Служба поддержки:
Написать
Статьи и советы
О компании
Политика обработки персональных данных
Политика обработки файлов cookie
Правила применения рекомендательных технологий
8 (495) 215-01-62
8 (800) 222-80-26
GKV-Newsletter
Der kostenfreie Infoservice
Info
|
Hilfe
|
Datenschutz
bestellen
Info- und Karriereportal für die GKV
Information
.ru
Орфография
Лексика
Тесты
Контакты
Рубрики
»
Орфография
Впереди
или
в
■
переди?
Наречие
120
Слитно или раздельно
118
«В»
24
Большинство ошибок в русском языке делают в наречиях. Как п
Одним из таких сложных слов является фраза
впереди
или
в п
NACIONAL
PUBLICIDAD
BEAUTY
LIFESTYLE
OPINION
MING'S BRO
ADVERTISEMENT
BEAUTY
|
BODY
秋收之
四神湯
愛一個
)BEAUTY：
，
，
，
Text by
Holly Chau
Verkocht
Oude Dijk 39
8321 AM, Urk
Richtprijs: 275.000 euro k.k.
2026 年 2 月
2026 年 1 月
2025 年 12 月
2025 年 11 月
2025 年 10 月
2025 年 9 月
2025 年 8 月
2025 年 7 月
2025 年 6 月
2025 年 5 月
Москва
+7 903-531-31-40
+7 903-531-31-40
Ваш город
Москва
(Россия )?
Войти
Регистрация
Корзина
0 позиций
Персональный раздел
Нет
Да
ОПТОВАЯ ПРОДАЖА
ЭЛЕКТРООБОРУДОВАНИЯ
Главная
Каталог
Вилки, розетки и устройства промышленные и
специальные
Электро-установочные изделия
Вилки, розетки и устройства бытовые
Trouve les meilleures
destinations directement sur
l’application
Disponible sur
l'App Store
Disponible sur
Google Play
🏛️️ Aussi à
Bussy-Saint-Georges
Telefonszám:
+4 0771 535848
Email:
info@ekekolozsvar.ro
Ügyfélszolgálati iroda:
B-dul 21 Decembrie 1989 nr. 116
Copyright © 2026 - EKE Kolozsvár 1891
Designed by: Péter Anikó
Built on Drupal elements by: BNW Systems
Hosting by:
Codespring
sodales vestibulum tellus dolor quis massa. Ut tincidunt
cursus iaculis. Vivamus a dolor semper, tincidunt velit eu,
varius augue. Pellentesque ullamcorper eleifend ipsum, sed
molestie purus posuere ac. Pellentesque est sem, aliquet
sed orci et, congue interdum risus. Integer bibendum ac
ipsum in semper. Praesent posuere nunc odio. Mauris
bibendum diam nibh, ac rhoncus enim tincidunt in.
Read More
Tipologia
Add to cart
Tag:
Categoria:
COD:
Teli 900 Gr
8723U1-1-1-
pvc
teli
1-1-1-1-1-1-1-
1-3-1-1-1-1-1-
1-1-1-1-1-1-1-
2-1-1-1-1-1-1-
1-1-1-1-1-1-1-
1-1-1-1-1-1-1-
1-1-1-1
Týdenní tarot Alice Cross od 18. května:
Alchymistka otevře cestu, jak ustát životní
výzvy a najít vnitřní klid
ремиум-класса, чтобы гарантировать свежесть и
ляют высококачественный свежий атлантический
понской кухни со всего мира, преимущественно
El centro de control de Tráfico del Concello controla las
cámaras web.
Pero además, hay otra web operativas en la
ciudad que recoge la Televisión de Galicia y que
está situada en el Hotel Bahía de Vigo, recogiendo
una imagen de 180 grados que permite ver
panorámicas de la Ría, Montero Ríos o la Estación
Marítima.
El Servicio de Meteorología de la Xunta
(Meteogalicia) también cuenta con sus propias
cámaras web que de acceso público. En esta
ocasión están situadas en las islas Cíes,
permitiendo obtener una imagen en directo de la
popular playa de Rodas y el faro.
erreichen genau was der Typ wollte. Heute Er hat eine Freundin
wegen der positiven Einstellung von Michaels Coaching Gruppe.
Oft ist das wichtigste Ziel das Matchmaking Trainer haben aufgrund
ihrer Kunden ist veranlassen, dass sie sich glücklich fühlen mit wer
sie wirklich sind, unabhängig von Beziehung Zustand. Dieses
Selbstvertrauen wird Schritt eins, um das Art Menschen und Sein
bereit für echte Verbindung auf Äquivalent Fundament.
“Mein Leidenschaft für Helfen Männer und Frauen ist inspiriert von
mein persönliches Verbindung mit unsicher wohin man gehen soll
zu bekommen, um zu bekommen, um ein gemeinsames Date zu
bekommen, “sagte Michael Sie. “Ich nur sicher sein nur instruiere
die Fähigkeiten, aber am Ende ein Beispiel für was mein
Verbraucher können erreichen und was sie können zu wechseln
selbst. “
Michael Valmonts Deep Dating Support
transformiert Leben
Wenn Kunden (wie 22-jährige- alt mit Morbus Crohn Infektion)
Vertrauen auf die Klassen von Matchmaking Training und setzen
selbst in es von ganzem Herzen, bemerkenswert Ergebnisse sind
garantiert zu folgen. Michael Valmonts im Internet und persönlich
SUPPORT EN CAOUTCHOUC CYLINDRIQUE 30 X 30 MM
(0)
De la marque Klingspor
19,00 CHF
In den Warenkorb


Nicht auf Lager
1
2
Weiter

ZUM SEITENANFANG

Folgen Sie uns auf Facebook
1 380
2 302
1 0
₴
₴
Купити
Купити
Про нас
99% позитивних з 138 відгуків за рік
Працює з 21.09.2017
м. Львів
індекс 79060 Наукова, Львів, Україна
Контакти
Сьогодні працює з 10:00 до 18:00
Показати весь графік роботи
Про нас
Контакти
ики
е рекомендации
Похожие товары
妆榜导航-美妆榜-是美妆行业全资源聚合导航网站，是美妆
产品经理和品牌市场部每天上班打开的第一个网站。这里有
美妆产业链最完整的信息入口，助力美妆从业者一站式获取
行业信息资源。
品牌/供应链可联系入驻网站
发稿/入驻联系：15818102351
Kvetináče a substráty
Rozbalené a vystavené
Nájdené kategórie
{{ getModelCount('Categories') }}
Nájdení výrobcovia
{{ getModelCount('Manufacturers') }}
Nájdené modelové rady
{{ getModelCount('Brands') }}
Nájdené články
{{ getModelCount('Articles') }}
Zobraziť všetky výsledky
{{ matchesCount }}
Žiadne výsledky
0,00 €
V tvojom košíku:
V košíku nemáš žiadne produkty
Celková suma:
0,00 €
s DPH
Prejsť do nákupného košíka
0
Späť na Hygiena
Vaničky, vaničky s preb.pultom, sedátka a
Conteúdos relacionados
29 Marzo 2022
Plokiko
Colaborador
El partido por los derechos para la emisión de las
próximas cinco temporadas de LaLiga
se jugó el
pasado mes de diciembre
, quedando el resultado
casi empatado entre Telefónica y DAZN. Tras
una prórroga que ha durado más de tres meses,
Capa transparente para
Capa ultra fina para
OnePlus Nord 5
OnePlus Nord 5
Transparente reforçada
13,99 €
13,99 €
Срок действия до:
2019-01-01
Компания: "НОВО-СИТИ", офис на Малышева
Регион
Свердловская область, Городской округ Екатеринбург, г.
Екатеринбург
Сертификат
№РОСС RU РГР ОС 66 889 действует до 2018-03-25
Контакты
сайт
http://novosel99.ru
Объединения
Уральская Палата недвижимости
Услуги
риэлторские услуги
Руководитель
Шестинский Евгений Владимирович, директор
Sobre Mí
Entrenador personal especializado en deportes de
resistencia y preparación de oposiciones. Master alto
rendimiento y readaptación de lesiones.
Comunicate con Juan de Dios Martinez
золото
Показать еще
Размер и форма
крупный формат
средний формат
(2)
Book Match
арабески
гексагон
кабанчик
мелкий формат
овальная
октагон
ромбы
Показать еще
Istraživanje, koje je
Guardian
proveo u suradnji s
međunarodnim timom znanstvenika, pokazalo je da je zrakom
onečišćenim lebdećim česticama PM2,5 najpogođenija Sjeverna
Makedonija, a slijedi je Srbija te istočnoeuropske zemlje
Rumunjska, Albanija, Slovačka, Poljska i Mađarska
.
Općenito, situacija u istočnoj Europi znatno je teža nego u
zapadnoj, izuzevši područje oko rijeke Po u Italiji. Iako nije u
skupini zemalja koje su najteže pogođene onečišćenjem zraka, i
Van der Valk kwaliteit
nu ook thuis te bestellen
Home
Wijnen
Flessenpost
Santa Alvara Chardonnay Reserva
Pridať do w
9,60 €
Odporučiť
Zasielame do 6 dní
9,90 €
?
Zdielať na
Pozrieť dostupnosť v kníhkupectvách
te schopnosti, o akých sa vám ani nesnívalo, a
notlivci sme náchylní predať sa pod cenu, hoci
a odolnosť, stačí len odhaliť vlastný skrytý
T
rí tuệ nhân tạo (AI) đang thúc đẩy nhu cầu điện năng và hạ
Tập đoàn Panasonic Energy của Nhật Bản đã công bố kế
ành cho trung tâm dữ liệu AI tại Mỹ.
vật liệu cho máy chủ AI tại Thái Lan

____

▶ [About this task]: Copy the listing word for word, from its first line through the line containing "výzvy a najít vnitřní klid", including both of those lines.

▶ [Response to this task]:
Служба поддержки:
Написать
Статьи и советы
О компании
Политика обработки персональных данных
Политика обработки файлов cookie
Правила применения рекомендательных технологий
8 (495) 215-01-62
8 (800) 222-80-26
GKV-Newsletter
Der kostenfreie Infoservice
Info
|
Hilfe
|
Datenschutz
bestellen
Info- und Karriereportal für die GKV
Information
.ru
Орфография
Лексика
Тесты
Контакты
Рубрики
»
Орфография
Впереди
или
в
■
переди?
Наречие
120
Слитно или раздельно
118
«В»
24
Большинство ошибок в русском языке делают в наречиях. Как п
Одним из таких сложных слов является фраза
впереди
или
в п
NACIONAL
PUBLICIDAD
BEAUTY
LIFESTYLE
OPINION
MING'S BRO
ADVERTISEMENT
BEAUTY
|
BODY
秋收之
四神湯
愛一個
)BEAUTY：
，
，
，
Text by
Holly Chau
Verkocht
Oude Dijk 39
8321 AM, Urk
Richtprijs: 275.000 euro k.k.
2026 年 2 月
2026 年 1 月
2025 年 12 月
2025 年 11 月
2025 年 10 月
2025 年 9 月
2025 年 8 月
2025 年 7 月
2025 年 6 月
2025 年 5 月
Москва
+7 903-531-31-40
+7 903-531-31-40
Ваш город
Москва
(Россия )?
Войти
Регистрация
Корзина
0 позиций
Персональный раздел
Нет
Да
ОПТОВАЯ ПРОДАЖА
ЭЛЕКТРООБОРУДОВАНИЯ
Главная
Каталог
Вилки, розетки и устройства промышленные и
специальные
Электро-установочные изделия
Вилки, розетки и устройства бытовые
Trouve les meilleures
destinations directement sur
l’application
Disponible sur
l'App Store
Disponible sur
Google Play
🏛️️ Aussi à
Bussy-Saint-Georges
Telefonszám:
+4 0771 535848
Email:
info@ekekolozsvar.ro
Ügyfélszolgálati iroda:
B-dul 21 Decembrie 1989 nr. 116
Copyright © 2026 - EKE Kolozsvár 1891
Designed by: Péter Anikó
Built on Drupal elements by: BNW Systems
Hosting by:
Codespring
sodales vestibulum tellus dolor quis massa. Ut tincidunt
cursus iaculis. Vivamus a dolor semper, tincidunt velit eu,
varius augue. Pellentesque ullamcorper eleifend ipsum, sed
molestie purus posuere ac. Pellentesque est sem, aliquet
sed orci et, congue interdum risus. Integer bibendum ac
ipsum in semper. Praesent posuere nunc odio. Mauris
bibendum diam nibh, ac rhoncus enim tincidunt in.
Read More
Tipologia
Add to cart
Tag:
Categoria:
COD:
Teli 900 Gr
8723U1-1-1-
pvc
teli
1-1-1-1-1-1-1-
1-3-1-1-1-1-1-
1-1-1-1-1-1-1-
2-1-1-1-1-1-1-
1-1-1-1-1-1-1-
1-1-1-1-1-1-1-
1-1-1-1
Týdenní tarot Alice Cross od 18. května:
Alchymistka otevře cestu, jak ustát životní
výzvy a najít vnitřní klid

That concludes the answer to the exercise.